I have spent 14 years in Software Quality Assurance, and for a long time, I thought of it simply as my career. It was the work I did. I tested systems, checked requirements, found issues, questioned gaps, and tried to understand why something did not work the way it was supposed to. But as I get older, I realise QA has not only shaped how I work. It quietly shaped the way I think, the way I observe life, and the way I try to understand myself.

In QA, you learn not to accept the first answer too quickly. When something breaks, you do not just say it is broken and move on. You ask what happened before it failed, where the issue started, what was missed, what was assumed, and whether the problem you are seeing is actually the real problem or only the symptom. That way of thinking became natural to me. I started noticing patterns, gaps, repeated behaviour, unclear expectations, and the small details that often explain bigger problems.

What I did not expect was how much this way of thinking would follow me outside of work.
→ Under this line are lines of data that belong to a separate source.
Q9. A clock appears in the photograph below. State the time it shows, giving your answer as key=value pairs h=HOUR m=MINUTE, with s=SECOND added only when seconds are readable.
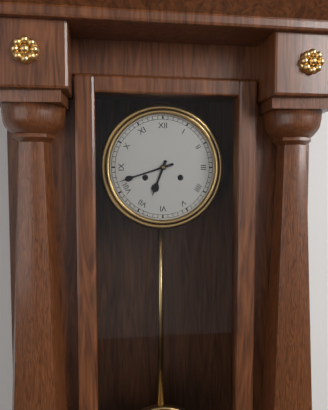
h=6 m=42
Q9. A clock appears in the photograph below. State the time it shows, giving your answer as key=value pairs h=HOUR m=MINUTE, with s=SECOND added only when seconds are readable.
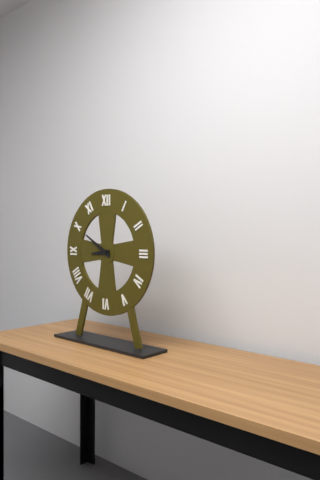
h=8 m=50
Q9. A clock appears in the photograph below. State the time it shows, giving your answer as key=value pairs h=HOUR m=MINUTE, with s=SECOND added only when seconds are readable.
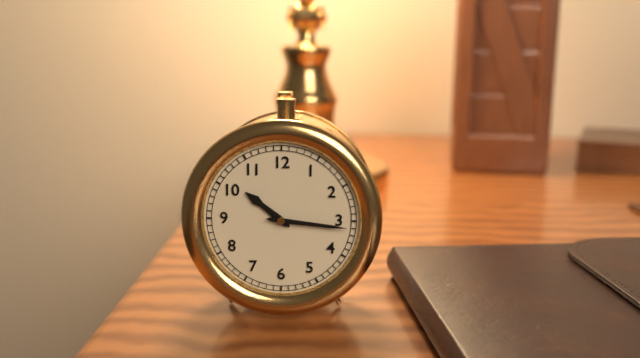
h=10 m=16
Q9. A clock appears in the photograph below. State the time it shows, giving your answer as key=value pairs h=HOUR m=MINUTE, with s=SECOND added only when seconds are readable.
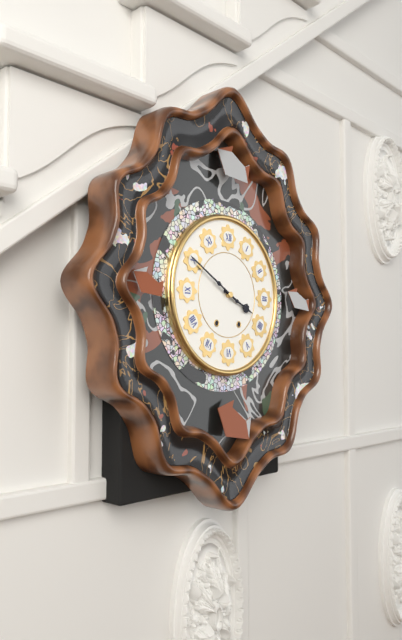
h=3 m=50
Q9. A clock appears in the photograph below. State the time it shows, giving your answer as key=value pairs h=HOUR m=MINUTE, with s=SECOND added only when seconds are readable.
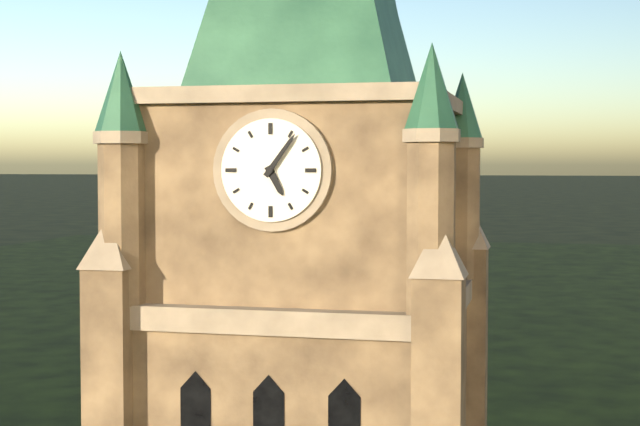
h=5 m=6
In life, I found myself asking similar questions, especially during the seasons when I felt hurt, confused, or lost. When my heart was broken, the first feeling was pain. But underneath the pain, there were many other layers. There were expectations I had carried, beliefs I had about myself, fears I did not want to admit, and parts of me that were asking to be understood. Healing was not as simple as moving on. It was more like slowly sitting with myself and asking, what is really happening here?
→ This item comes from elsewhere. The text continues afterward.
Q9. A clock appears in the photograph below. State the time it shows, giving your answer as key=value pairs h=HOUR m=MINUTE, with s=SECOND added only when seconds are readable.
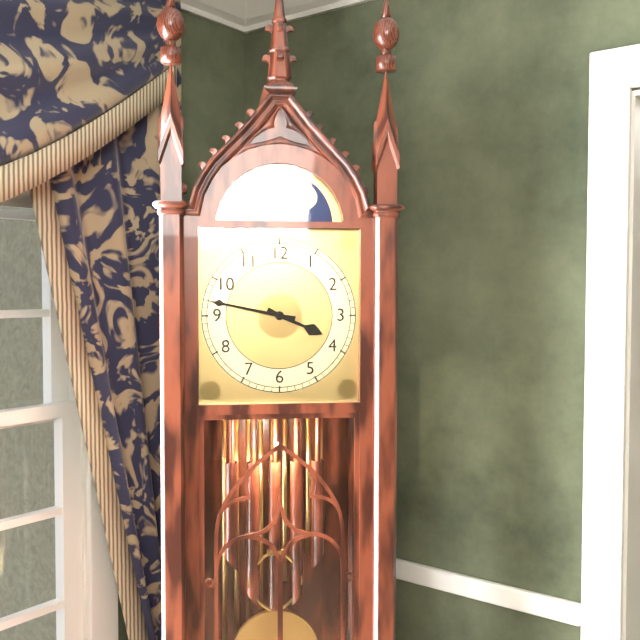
h=3 m=47
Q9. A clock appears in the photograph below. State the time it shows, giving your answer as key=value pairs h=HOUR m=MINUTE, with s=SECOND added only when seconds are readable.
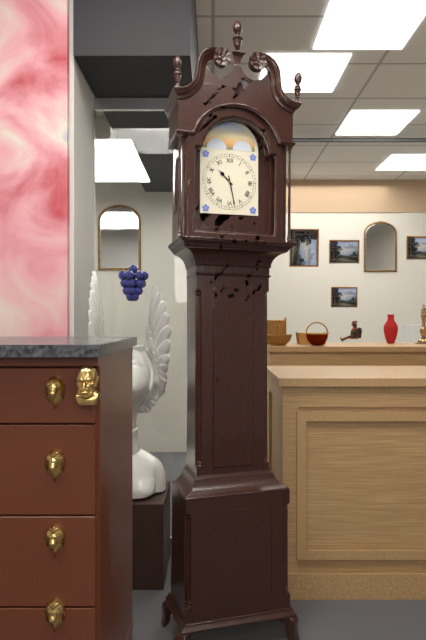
h=10 m=28
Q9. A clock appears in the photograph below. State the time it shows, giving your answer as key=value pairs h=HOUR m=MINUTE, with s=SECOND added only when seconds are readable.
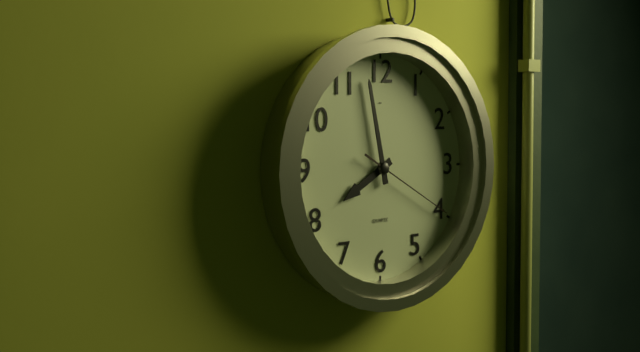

That is where life became my biggest teacher. QA trained me to analyse systems, but life taught me to analyse meaning. Work taught me to ask better questions, but heartbreak taught me that not every answer comes quickly. Writing taught me that some truths need time before they can become words. Moving countries taught me courage. Marriage taught me partnership. Business taught me responsibility. Every chapter shaped the way I now see problems, people, decisions, and myself.

Sometimes I think my mind naturally looks for root causes because I do not like fixing things only on the surface. Maybe that comes from QA, but maybe it also comes from all the moments in life where I realised that surface answers were never enough. When I felt lost, I did not only need someone to tell me to be strong. I needed to understand why I felt disconnected from myself. When something hurt me, I did not only need time. I needed to understand what the pain was trying to show me. When life changed, I did not only need to adapt. I needed to understand who I was becoming through the change.
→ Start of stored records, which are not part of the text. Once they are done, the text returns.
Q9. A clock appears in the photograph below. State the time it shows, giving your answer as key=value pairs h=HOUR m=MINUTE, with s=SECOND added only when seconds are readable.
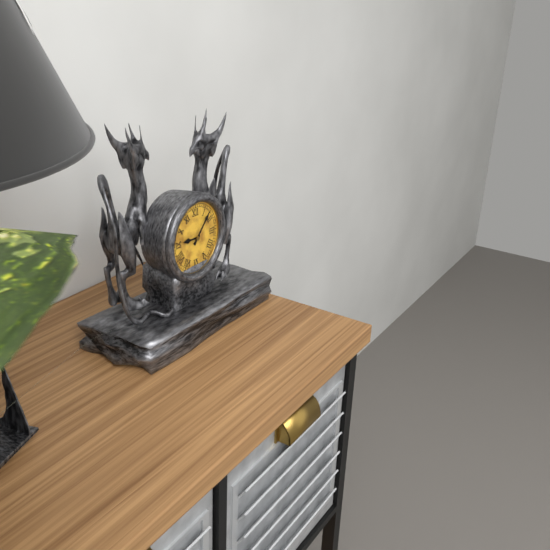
h=9 m=7
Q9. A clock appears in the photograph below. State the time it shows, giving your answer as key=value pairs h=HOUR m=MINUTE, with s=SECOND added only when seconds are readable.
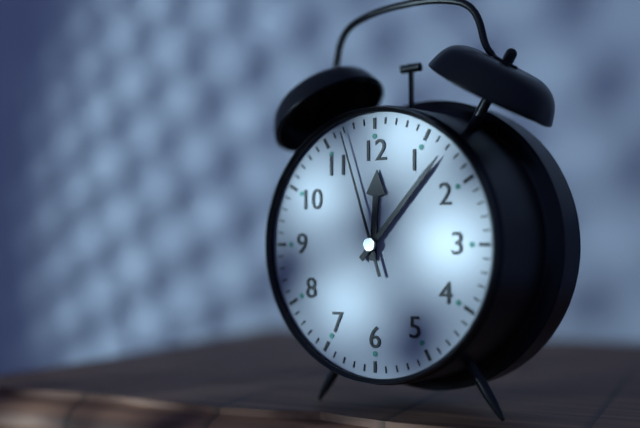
h=12 m=7 s=57
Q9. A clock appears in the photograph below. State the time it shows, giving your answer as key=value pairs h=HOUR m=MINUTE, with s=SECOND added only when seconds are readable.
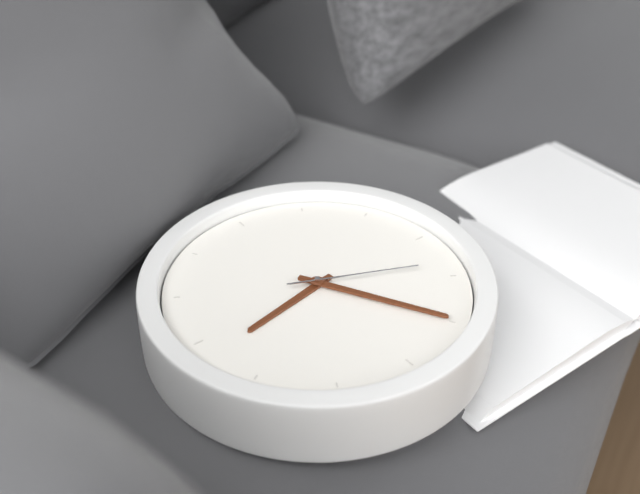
h=11 m=40 s=34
This is why clarity has become such an important word for me. Clarity does not always mean life becomes easy. It does not mean all the problems disappear. For me, clarity means I can finally see things more honestly. I can understand what belongs to me and what does not. I can recognise when I am forcing myself into something that no longer fits. I can look at my past without wanting to erase it, because now I understand that even the painful parts helped shape the way I think.

I used to separate my logical side from my emotional side. I thought being analytical meant I had to be less emotional, and being emotional meant I was not strong enough. Now I see it differently. My logic helps me understand patterns, but my emotions help me understand people. My QA background helps me ask questions, but my life experience helps me ask them with more empathy. I do not want to only know what is broken. I want to understand the story behind it.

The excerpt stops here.